Brasília - A presidenta Dilma Rousseff rebateu nesta sexta-feira 7 o artigo da revista britânica The Economist, que sugere a demissão da equipe econômica brasileira, sob comando do ministro da Fazenda, Guido Mantega. A mandatária afirmou que não se deixará influenciar pela opinião de uma revista estrangeira e destacou que a situação nos países desenvolvidos é mais grave que a do Brasil.

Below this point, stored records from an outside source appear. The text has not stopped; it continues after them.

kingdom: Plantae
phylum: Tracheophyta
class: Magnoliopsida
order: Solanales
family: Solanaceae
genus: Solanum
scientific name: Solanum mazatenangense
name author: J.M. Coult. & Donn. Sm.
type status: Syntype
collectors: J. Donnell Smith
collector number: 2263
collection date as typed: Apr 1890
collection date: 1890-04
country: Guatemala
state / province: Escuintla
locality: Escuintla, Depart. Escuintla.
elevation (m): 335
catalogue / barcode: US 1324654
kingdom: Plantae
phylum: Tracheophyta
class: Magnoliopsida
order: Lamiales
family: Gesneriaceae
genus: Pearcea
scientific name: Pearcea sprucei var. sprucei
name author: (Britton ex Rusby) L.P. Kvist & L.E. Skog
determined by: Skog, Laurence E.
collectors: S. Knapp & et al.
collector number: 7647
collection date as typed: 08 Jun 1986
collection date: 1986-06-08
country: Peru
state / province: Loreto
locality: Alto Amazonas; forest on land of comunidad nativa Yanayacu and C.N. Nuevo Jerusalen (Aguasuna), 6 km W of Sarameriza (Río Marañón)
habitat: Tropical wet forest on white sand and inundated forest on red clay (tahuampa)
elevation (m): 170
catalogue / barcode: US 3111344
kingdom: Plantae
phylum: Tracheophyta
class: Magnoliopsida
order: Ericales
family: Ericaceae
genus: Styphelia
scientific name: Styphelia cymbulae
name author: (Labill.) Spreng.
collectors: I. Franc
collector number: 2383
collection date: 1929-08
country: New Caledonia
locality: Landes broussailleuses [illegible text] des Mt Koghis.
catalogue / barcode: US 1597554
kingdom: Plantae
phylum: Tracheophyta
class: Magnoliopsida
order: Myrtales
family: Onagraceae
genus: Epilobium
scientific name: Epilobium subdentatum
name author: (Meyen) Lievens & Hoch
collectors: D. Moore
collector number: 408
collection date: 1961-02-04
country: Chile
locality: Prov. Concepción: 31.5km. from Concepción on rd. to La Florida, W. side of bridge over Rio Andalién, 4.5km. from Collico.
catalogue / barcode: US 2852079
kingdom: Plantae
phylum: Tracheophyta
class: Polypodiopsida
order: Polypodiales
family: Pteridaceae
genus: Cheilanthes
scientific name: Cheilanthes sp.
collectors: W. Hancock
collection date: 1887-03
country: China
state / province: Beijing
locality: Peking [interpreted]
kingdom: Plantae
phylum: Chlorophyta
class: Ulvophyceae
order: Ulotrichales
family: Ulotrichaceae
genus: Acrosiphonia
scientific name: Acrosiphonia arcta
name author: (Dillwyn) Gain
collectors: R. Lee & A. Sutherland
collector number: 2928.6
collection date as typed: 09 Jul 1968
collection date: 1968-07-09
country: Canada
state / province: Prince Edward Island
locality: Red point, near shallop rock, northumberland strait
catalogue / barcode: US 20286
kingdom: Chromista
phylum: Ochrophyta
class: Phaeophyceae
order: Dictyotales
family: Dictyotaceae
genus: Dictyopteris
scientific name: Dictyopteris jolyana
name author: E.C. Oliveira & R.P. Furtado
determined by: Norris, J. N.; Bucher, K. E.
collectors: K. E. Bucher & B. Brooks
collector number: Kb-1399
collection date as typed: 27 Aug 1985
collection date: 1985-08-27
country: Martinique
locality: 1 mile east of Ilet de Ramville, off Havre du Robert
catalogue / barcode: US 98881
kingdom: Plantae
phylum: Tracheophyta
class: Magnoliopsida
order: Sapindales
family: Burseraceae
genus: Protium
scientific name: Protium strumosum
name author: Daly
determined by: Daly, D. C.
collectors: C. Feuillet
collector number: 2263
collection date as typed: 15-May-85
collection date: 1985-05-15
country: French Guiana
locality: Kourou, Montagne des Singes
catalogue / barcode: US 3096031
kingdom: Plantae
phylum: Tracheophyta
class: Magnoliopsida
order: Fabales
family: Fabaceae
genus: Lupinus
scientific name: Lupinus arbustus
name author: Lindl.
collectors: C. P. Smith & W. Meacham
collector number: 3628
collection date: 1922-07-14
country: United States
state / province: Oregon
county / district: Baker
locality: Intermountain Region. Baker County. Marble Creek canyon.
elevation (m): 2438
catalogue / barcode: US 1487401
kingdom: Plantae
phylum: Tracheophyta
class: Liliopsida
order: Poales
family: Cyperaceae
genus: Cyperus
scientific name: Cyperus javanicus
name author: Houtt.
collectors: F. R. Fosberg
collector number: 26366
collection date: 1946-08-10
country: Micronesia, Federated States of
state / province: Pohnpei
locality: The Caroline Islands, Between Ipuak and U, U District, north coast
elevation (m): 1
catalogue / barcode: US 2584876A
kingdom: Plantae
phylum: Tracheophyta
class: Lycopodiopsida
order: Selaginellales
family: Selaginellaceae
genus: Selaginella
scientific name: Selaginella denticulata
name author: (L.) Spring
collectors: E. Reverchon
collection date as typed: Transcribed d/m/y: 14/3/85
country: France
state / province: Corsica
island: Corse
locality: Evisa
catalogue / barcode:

“Em hipótese alguma, o governo brasileiro, eleito pelo voto direto e secreto do povo brasileiro, vai ser influenciado pela opinião de uma revista que não seja brasileira”, disse antes do almoço oferecido aos participantes da Cúpula dos Chefes de Estado do Mercosul, no Itamaraty.

Segundo Dilma, o País cresceu 0,6% no último trimestre e crescerá mais no próximo, o que não motiva a recomendação da revista. “Não vi, diante dessa crise gravíssima pela qual o mundo passa, com países tendo taxas de crescimento negativas, escândalos, quebra de bancos, quebradeiras, nenhum jornal propor a queda de um ministro.”

Ao ser perguntada se a situação dos demais países era pior que a do Brasil, a presidenta foi enfática. “Vocês não sabem que a situação deles é pior que a nossa? Pelo amor de Deus!”, disse ela. “Nenhum banco, como o Lehman Brothers, quebrou aqui. Nós não temos crise de dívida soberana, a nossa relação dívida/PIB é de 35%, a nossa inflação está sobre controle, nós temos 378 bilhões de dólares de reserva.”

A presidenta reafirmou que é favorável à liberdade de imprensa, apesar de divergir do conteúdo publicado em alguns veículos. A reação de Dilma à publicação britânica ocorre em meio a discussões sobre regulação dos meios de imprensa na Argentina e no Equador, países cujos presidentes, Cristina Kirchner e Rafael Correa, respectivamente, estavam presentes nas reuniões de hoje.

“Eu sou a favor da liberdade de imprensa. Não tenho nenhum ‘senão’ sobre o direito de qualquer revista ou jornal dizer o que quiser”, ressaltou a presidenta. Para ela, a reação da revista britânica pode ter sido motivada pela queda dos juros no Brasil.

“[Será que] tudo isso se dá porque os juros caíram no Brasil? Os juros não podiam cair aqui? Aqui tinha que ser o único, como dizia um economista antigo nosso [Delfim Netto], ou o último peru de Ação de Graças?”, acrescentou a presidenta, referindo-se à hipótese de o Brasil só ter condições de baixar os juros quando todos os países da região já tivessem feito.

*Publicado originalmente em Agência Brasil.